• What is being asked:
Find "dynamic real-time deformability" in the material, then return exactly the line containing it and all lines after it to the end, leaving out pictures.

• Records:
######

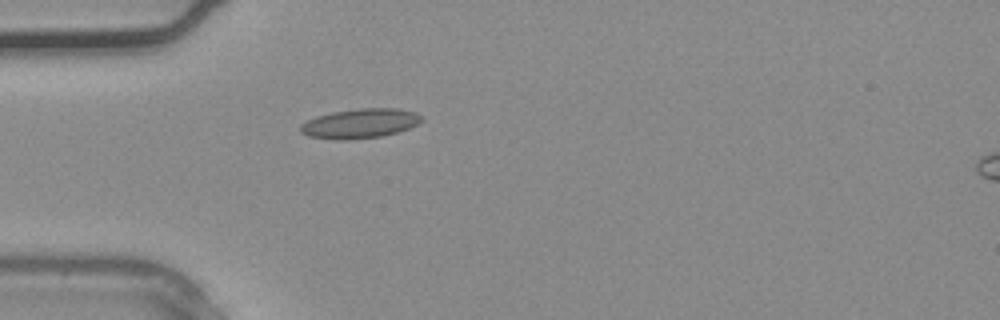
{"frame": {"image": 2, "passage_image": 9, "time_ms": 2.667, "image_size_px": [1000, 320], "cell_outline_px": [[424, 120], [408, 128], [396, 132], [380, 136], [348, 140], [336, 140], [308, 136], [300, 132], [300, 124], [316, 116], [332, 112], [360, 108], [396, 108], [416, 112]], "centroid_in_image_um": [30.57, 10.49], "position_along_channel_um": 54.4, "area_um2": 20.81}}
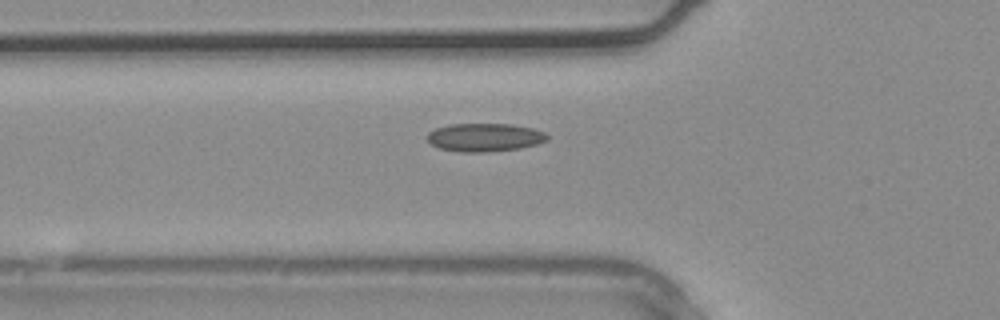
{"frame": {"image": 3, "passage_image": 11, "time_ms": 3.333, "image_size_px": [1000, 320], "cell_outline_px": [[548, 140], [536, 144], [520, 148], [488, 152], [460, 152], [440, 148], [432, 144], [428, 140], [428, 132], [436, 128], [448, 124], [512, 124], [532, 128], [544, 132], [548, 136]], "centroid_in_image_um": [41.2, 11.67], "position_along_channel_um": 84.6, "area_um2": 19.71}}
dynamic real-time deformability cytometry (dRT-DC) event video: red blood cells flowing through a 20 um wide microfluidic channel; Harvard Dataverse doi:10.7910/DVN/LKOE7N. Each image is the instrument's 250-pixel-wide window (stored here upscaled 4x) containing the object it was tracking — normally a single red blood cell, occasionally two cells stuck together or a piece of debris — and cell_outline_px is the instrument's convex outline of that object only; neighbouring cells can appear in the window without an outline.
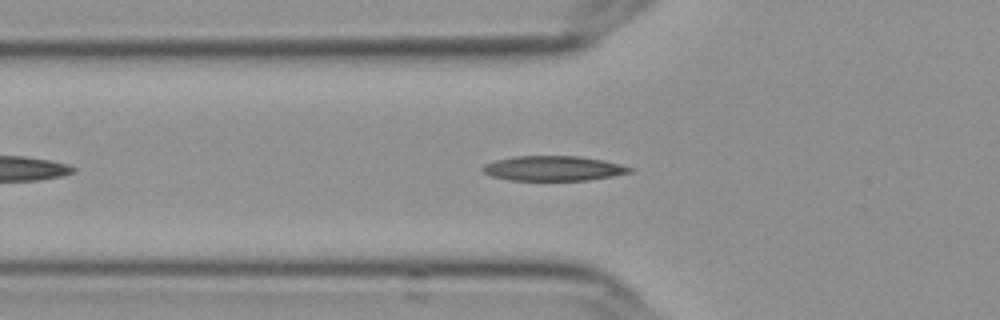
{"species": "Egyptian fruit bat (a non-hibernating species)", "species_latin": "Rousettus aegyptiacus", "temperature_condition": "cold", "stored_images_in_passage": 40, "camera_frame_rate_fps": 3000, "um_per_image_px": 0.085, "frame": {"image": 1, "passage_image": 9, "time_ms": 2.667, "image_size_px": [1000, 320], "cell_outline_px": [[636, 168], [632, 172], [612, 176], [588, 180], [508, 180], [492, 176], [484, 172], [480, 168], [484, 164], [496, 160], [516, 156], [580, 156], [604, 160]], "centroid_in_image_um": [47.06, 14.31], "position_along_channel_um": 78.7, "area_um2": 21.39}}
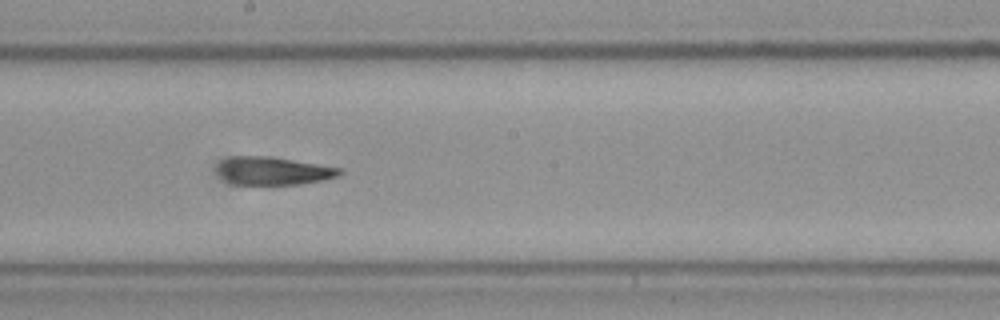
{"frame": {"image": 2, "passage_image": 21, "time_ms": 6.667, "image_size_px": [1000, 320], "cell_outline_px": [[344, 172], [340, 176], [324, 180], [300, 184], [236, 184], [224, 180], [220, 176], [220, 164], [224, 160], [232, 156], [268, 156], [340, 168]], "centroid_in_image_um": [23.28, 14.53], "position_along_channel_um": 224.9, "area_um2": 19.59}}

######

• The result:
dynamic real-time deformability cytometry (dRT-DC) event video: red blood cells flowing through a 20 um wide microfluidic channel; Harvard Dataverse doi:10.7910/DVN/LKOE7N. Each image is the instrument's 250-pixel-wide window (stored here upscaled 4x) containing the object it was tracking — normally a single red blood cell, occasionally two cells stuck together or a piece of debris — and cell_outline_px is the instrument's convex outline of that object only; neighbouring cells can appear in the window without an outline.
{"species": "Egyptian fruit bat (a non-hibernating species)", "species_latin": "Rousettus aegyptiacus", "temperature_condition": "cold", "stored_images_in_passage": 40, "camera_frame_rate_fps": 3000, "um_per_image_px": 0.085, "frame": {"image": 1, "passage_image": 9, "time_ms": 2.667, "image_size_px": [1000, 320], "cell_outline_px": [[636, 168], [632, 172], [612, 176], [588, 180], [508, 180], [492, 176], [484, 172], [480, 168], [484, 164], [496, 160], [516, 156], [580, 156], [604, 160]], "centroid_in_image_um": [47.06, 14.31], "position_along_channel_um": 78.7, "area_um2": 21.39}}
{"frame": {"image": 2, "passage_image": 21, "time_ms": 6.667, "image_size_px": [1000, 320], "cell_outline_px": [[344, 172], [340, 176], [324, 180], [300, 184], [236, 184], [224, 180], [220, 176], [220, 164], [224, 160], [232, 156], [268, 156], [340, 168]], "centroid_in_image_um": [23.28, 14.53], "position_along_channel_um": 224.9, "area_um2": 19.59}}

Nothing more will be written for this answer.